___ Data for review

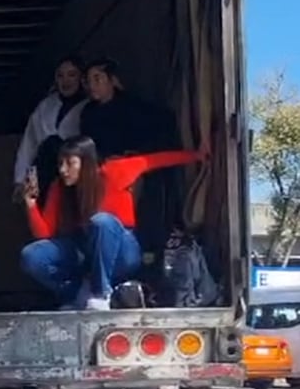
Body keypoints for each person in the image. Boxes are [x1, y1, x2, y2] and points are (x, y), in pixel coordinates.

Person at [20, 135, 208, 310]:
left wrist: (197, 156)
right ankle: (77, 295)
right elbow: (44, 234)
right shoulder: (58, 187)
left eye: (70, 163)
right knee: (32, 255)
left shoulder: (116, 171)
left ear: (86, 163)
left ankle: (101, 294)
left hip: (123, 249)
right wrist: (31, 204)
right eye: (60, 163)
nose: (63, 170)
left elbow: (155, 160)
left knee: (101, 222)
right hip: (84, 248)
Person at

______

• Problem statement
Please show every line of the entries above that contains the word "right".

• Written response
right ankle: (77, 295)
right elbow: (44, 234)
right shoulder: (58, 187)
right knee: (32, 255)
right wrist: (31, 204)
right eye: (60, 163)
right hip: (84, 248)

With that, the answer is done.